Apesar do espaço, Omar reafirma que faltam locais para os artistas se manifestarem. “Goiânia já chegou a ter 18 galerias de arte”, contabiliza.  Por isso mesmo ele reafirma que é necessário dar também tempo ao “tempo” para que ele, senhor de tudo e todos, volte a recolocar a arte onde merece, que é a centralidade das ações do povo goiano.

Para Omar, a arte tem o poder de humanizar. E onde persistir, com certeza, existirão homens propensos a um ambiente menos violento e hostil.

Omar reinventa a arte pública

Omar Souto é autor de diversas obras públicas de grande impacto na imaginabilidade urbana. Foi um dos nomes centrais do projeto “Galeria aberta”, lançado no final da década de 1980, cujo maior privilégio foi de Omar ao destacar a figura de um Jesus Cristo em sentido de paz (gesto com a mão) na visível Avenida Goiás.

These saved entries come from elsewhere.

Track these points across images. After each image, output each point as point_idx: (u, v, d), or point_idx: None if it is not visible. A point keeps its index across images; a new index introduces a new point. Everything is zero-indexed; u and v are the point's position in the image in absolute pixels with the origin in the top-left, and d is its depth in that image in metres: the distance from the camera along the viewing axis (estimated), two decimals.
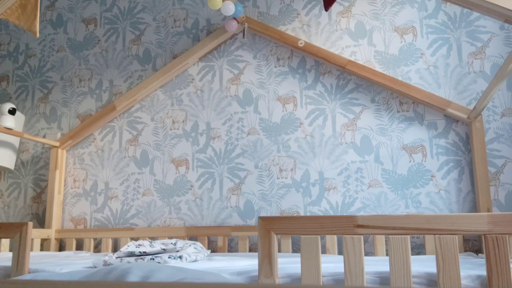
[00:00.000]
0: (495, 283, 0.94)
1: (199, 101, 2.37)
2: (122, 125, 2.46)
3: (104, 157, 2.45)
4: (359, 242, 1.03)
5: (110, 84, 2.55)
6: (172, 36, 2.50)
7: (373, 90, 2.15)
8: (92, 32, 2.64)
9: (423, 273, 1.04)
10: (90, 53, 2.60)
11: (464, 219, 0.99)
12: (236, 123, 2.29)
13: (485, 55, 2.05)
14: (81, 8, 2.70)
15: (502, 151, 1.95)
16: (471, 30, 2.09)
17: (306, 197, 2.13)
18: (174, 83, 2.43)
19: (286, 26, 2.32)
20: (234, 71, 2.35)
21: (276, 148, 2.21)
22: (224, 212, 2.21)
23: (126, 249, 1.50)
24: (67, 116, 2.59)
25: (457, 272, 0.96)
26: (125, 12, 2.61)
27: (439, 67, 2.09)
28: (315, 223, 1.06)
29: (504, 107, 1.99)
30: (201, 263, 1.42)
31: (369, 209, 2.05)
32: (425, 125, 2.06)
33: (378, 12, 2.22)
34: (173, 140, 2.37)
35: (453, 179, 1.99)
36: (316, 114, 2.20)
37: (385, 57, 2.17)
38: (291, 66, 2.27)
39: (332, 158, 2.13)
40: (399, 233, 1.01)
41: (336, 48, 2.23)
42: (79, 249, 2.37)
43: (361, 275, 1.01)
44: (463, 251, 1.89)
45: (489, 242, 0.96)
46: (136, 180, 2.37)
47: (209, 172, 2.28)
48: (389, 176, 2.05)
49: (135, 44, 2.55)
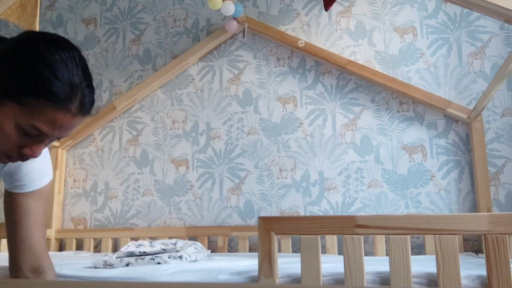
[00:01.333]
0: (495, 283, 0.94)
1: (199, 101, 2.37)
2: (122, 125, 2.46)
3: (104, 157, 2.45)
4: (359, 242, 1.03)
5: (110, 84, 2.55)
6: (172, 36, 2.50)
7: (373, 90, 2.15)
8: (92, 32, 2.64)
9: (423, 273, 1.04)
10: (90, 53, 2.60)
11: (464, 219, 0.99)
12: (236, 123, 2.29)
13: (485, 55, 2.05)
14: (81, 8, 2.70)
15: (502, 151, 1.95)
16: (471, 30, 2.09)
17: (306, 197, 2.13)
18: (174, 83, 2.43)
19: (286, 26, 2.31)
20: (234, 71, 2.35)
21: (276, 148, 2.21)
22: (224, 212, 2.21)
23: (126, 249, 1.50)
24: None
25: (457, 272, 0.96)
26: (125, 12, 2.61)
27: (439, 67, 2.09)
28: (315, 223, 1.06)
29: (504, 107, 1.99)
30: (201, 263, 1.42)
31: (369, 209, 2.05)
32: (425, 125, 2.06)
33: (378, 12, 2.22)
34: (173, 140, 2.37)
35: (453, 179, 1.99)
36: (316, 114, 2.19)
37: (385, 57, 2.17)
38: (291, 66, 2.27)
39: (332, 158, 2.13)
40: (399, 233, 1.01)
41: (336, 48, 2.23)
42: (79, 249, 2.37)
43: (361, 275, 1.01)
44: (463, 251, 1.89)
45: (489, 242, 0.96)
46: (136, 180, 2.37)
47: (209, 172, 2.28)
48: (389, 176, 2.05)
49: (135, 44, 2.55)
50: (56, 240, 2.35)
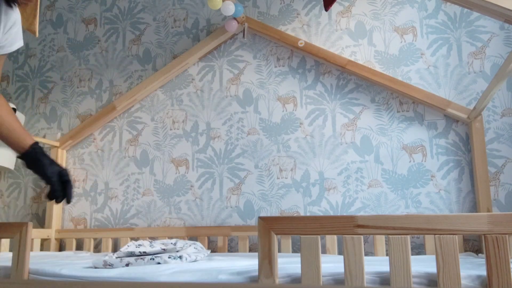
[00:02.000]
0: (495, 283, 0.94)
1: (199, 101, 2.37)
2: (122, 125, 2.46)
3: (104, 157, 2.45)
4: (359, 242, 1.03)
5: (110, 84, 2.55)
6: (172, 36, 2.50)
7: (373, 90, 2.15)
8: (92, 32, 2.64)
9: (423, 273, 1.04)
10: (90, 53, 2.60)
11: (464, 219, 0.99)
12: (236, 123, 2.29)
13: (485, 55, 2.05)
14: (81, 8, 2.70)
15: (502, 151, 1.95)
16: (471, 30, 2.09)
17: (306, 197, 2.13)
18: (174, 83, 2.43)
19: (286, 26, 2.32)
20: (234, 71, 2.35)
21: (276, 148, 2.21)
22: (224, 212, 2.21)
23: (126, 249, 1.50)
24: (67, 116, 2.59)
25: (457, 272, 0.96)
26: (125, 12, 2.61)
27: (439, 67, 2.09)
28: (315, 223, 1.06)
29: (504, 107, 1.99)
30: (201, 263, 1.42)
31: (369, 209, 2.05)
32: (425, 125, 2.06)
33: (378, 12, 2.22)
34: (173, 140, 2.37)
35: (453, 179, 1.99)
36: (316, 114, 2.20)
37: (385, 57, 2.17)
38: (291, 66, 2.27)
39: (332, 158, 2.13)
40: (399, 233, 1.01)
41: (336, 48, 2.23)
42: (79, 249, 2.37)
43: (361, 275, 1.01)
44: (463, 251, 1.89)
45: (489, 242, 0.96)
46: (136, 180, 2.37)
47: (209, 172, 2.28)
48: (389, 176, 2.05)
49: (135, 44, 2.55)
50: (56, 240, 2.35)
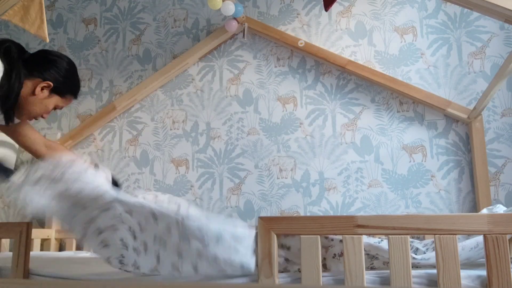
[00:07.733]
0: (495, 283, 0.94)
1: (199, 101, 2.37)
2: (122, 125, 2.46)
3: (104, 157, 2.45)
4: (359, 242, 1.03)
5: (110, 84, 2.55)
6: (172, 36, 2.50)
7: (373, 90, 2.15)
8: (92, 32, 2.64)
9: (423, 273, 1.04)
10: (90, 53, 2.60)
11: (464, 219, 0.99)
12: (236, 123, 2.29)
13: (485, 55, 2.05)
14: (81, 8, 2.70)
15: (502, 151, 1.95)
16: (471, 30, 2.09)
17: (306, 197, 2.13)
18: (174, 83, 2.43)
19: (286, 26, 2.31)
20: (234, 71, 2.35)
21: (276, 148, 2.21)
22: (224, 212, 2.21)
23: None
24: (67, 116, 2.59)
25: (457, 272, 0.96)
26: (125, 12, 2.61)
27: (439, 67, 2.09)
28: (315, 223, 1.06)
29: (504, 107, 1.99)
30: None
31: (369, 209, 2.05)
32: (425, 125, 2.06)
33: (378, 12, 2.22)
34: (173, 140, 2.37)
35: (453, 179, 1.99)
36: (316, 114, 2.20)
37: (385, 57, 2.17)
38: (291, 66, 2.27)
39: (332, 158, 2.13)
40: (399, 233, 1.01)
41: (336, 48, 2.23)
42: (79, 249, 2.36)
43: (361, 275, 1.01)
44: None
45: (489, 242, 0.96)
46: (136, 180, 2.37)
47: (209, 172, 2.28)
48: (389, 176, 2.05)
49: (135, 44, 2.55)
50: (56, 240, 2.34)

Sua arte já faz parte da paisagem urbana, testemunhando o paradoxo da riqueza e decrepitude da vida no Centro.

A partir de uma argumentação mais ingênua do que religiosa, o artista plástico sintetiza a religiosidade do povo goiano, revelando a dualidade da religião, em que mistura personagens bíblicos e pessoas comuns nas composições de fôlego. Não raro, Omar coloca nas imagens que cria as pessoas que conhece, familiares e amigos. Ele próprio é recorrente nos casamentos.

Omar é sempre o noivo. “Como sou feio, digamos, faço sempre aquele personagem parecido comigo”.

Sua obra prima é a Via-Sacra, localizada na GO-060, patrimônio imaterial da cultura goiana. Os painéis retratam a Paixão de Cristo e valorizam um dos valores essenciais do povo goiano.  A própria Festa de Trindade tem como reverência um medalhão criado por Veiga Valle, no século 19, que optou em reconstituir a narrativa milagrosa da celebração.

A obra de Omar, todavia, é incomparável. Ela é reverenciada a cada Festa do Divino e aos poucos se solidifica como uma das imagens “santas” mais populares do país. A cada ano, cerca de três milhões de pessoas caminham do seu lado, ora contemplando ora utilizando a obra de Omar para falar com Deus.

O recorde de um museu exposto em 18 quilômetros é apenas de Omar Souto e de mais ninguém.  Sua grandeza é o desafio, já que aceitou e acreditou na missão de representar a cultura goiana em toda a plenitude.  A obra permanece na aurora dos tempos da arte goiana. Mas já encontra lugar para permanecer e solidificar-se nos momentos finais de nossa travessia como civilização.